_Text section_
[START]
Very helpful! I wouldnt be this far along without everyone's helpfulness in the goat forum! 

I do know that asking the breeder will finalize my figures but I havnt found one yet (YET!!!) and am waiting till I finish their enclosure to really start looking. But with the figures you all have given me I can cost out the first 6 months or so.

Would LOVE to buy my hay by the years worth but no where to store it.................hmmmmmmmm, there is the side of the house, wonder if I could put an awning up?

More cost for building but less cost per bale of hay. Wonder if its worth it?


----------



## Caprice Acres (Mar 6, 2005)

For my full size goats, I fed 1lb of grain per 3lbs of milk produced. 

First, 12.00 per bag is expensive! Don't pay that much... sounds like purina prices, to me!
[END]
_Dataset section_
[START]
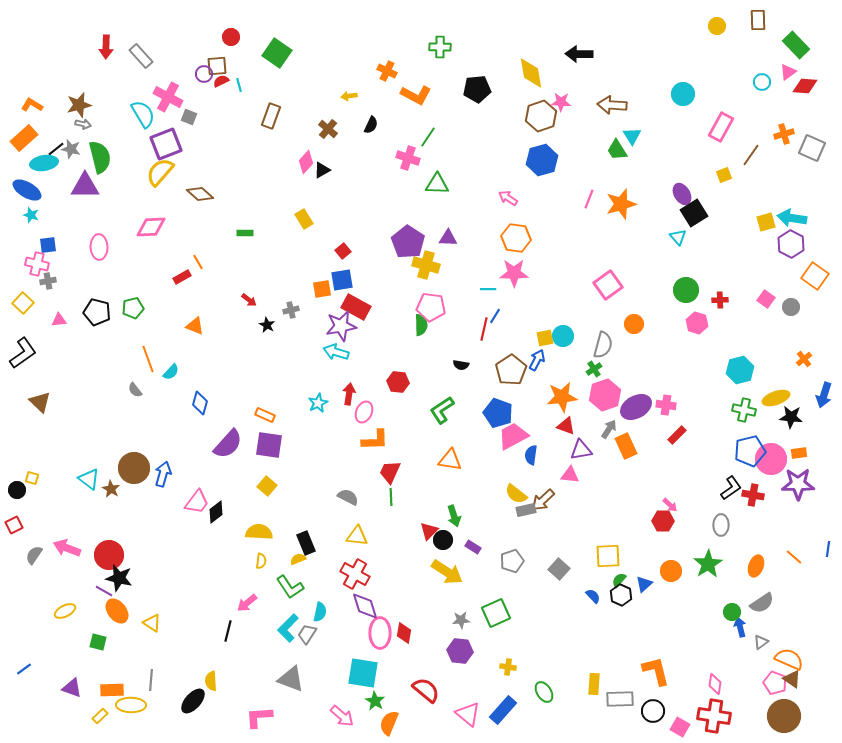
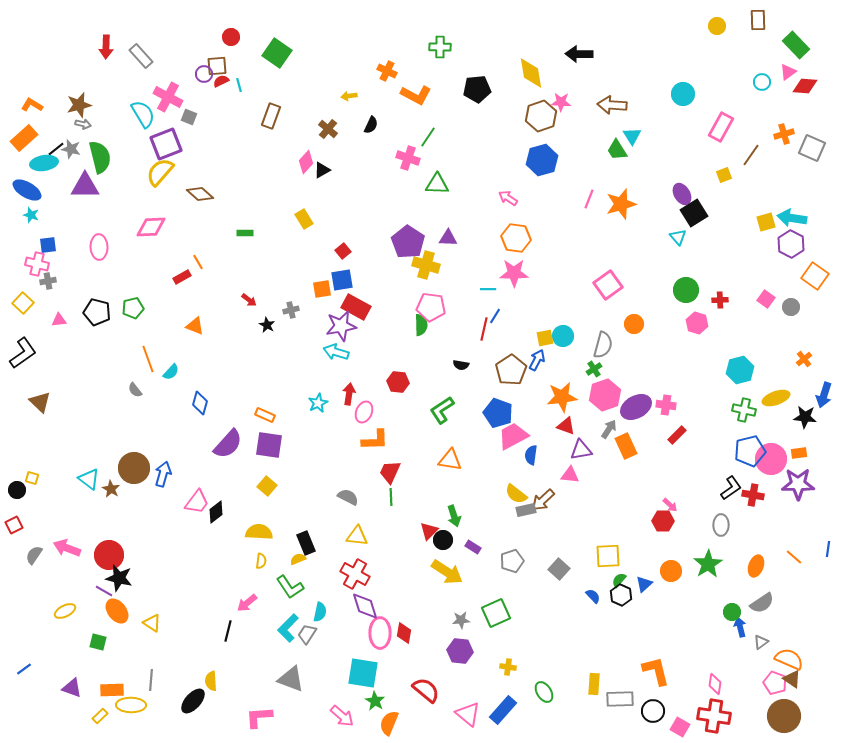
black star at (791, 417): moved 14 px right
[END]
Extend the forum thread about feed and hay costs for goats by writing the next part, starting right after its last sentence.

I fed oats, a little cracked corn, a little black oil sunflower seed (BOSS) as their grain ration. Then they'd also have free access to alfalfa pellets while in the stand, and free choice alfalfa hay. 

Only does in late pregnancy or in lactation need grain. I also feed a little to young kids, but most find that it is not necessary. Just offer the doelings free choice quality hay, and they'll do just fine. 

As for hay, square bales are more expensive than the large round ones, but for just a few nigerians the square bales might work better. For the same cutting of alfalfa/grass mix hay, small bales are 4.00-5.00 ea, wheras the 1000+ lb round bale is only 55.00. To store, I cover with a tarp. I then 'peel' the hay bale and stuff the feeders full every 2 days or so, so they have constant access to quality hay. For a doe and her non producing doelings, a good square bale should last them 5+ days, if you have a good hay feeder that will reduce waste. The amount of time it'll last depends on how big your pasture is, too.


----------



## deineria (Aug 22, 2009)

$12 is average here if buying a pre mixed feed. . .Purina is $14 here, but most other are $12. I do a custom mix, and it is $125 per 500 lbs, and the difference in their condition from this custom mix is awesome.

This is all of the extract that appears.